When everyone is guilty, no one is guilty.

Sikhs have had to live with this harsh fact. They had begun to come to terms with it. Many of them voted for the Congress in 2004 and 2008. Jagdish Tytler was elected in 2004. Has the shoe ignited an old wound that might be forgotten but will never heal? The answers, as usual, are more difficult than questions. But this much is certain: the Akalis, who looked dead in the water, have suddenly revived in Punjab. Momentum is a decisive asset in electoral politics.

One problem with sympathy is sustenance. Rajiv Gandhi came to power in the elections after the riots with the most decisive mandate in electoral history. His victory was routinely attributed to a “sympathy wave”. The voter simply eliminated the Sikh massacre from his consciousness, or even condoned it as the inevitable upsurge of anger after the assassination of a national icon, Mrs Indira Gandhi. But once Rajiv Gandhi won, the sympathy evaporated all too quickly. The electorate switched, as if it had paid its dues. The Congress began losing Assembly elections long before Bofors became a drumbeat and then a cacophony [one of the principal conductors of the cacophony was the Speaker of the last Lok Sabha, Somnath Chatterjee].

The Indian voter is a tough bird. He knows his vote can turn an underdog into an overdog, but then waits to find out whether the overdog has become overbearing.

There is only one underdog in the 2009 election: Chiranjeevi in Andhra Pradesh. Conventional wisdom, of which we journalists are the unparalleled masters, places him a poor third in the results’ chart. But those who have seen the crowds swell with pride in his wake as he campaigns do not believe that they have witnessed a complete illusion. He doesn’t have to rent any crowd; people wait for hours in the blazing sun to see him pass. There is something happening which the beady, sceptical and perhaps even septic eye of the worldly wise cannot quite fathom.
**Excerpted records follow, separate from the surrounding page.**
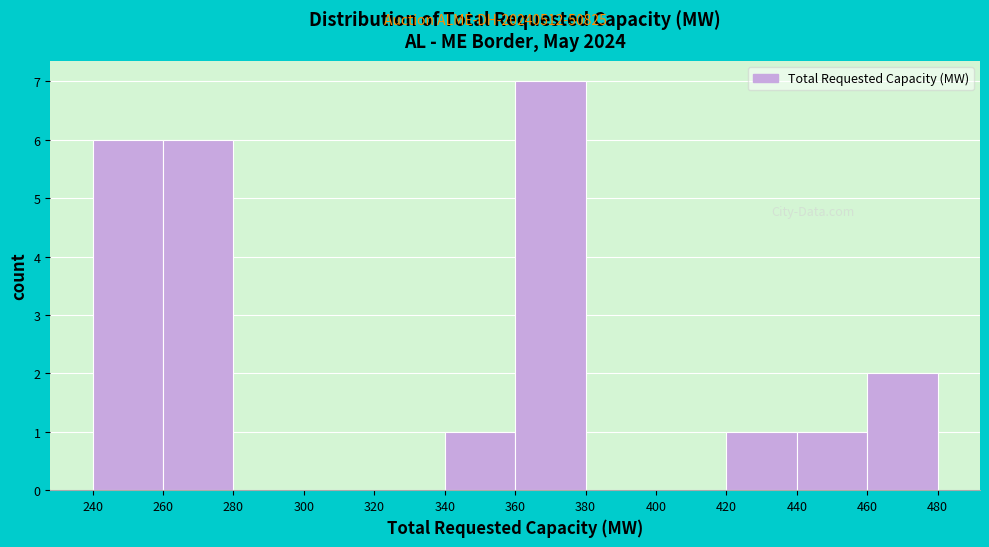

Reading left to right, list every bar in this chart as the range it spans on the x-axis followed by its height. The values are not printed on the chart, so give them approximately, as read against the axis.

240 to 260: 6
260 to 280: 6
280 to 300: 0
300 to 320: 0
320 to 340: 0
340 to 360: 1
360 to 380: 7
380 to 400: 0
400 to 420: 0
420 to 440: 1
440 to 460: 1
460 to 480: 2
Let us merely say that Chiranjeevi is one politician in the current mélange who need not be worried about a shoe hurtling in his direction at a press conference. It is noteworthy that some superstar politicians have already increased the distance between their dais and the first row of journalists. They used to dread the pen once. But so many pens have now been purchased that the only dread left is the shoe. The pen was generally considered mightier than the sword; the shoe is very definitely mightier than the pen. In Britain, no election is complete without a politician being hit by an egg or a pudding on the campaign trail. But that would be passé. Eggs are a bit jokey. The shoe is evocative of thousands of years of popular justice, since it has been used to beat the errant. It projects an intended element of humiliation. The shoe is essentially a non-violent weapon, and we Indians love to believe that we are non-violent. Is throwing a shoe libellous? This could turn out to be a lucrative debate.

I wonder if fresh instructions have already been issued to the elite VIP security squads, and there is now a posse trained to pick the slightest movement of a journalist’s arm towards a shoe at a press conference. No more bending, ladies and gentlemen of the press. You can kowtow of course, for that is what the high and mighty expect, but keep your hands in your laps, please.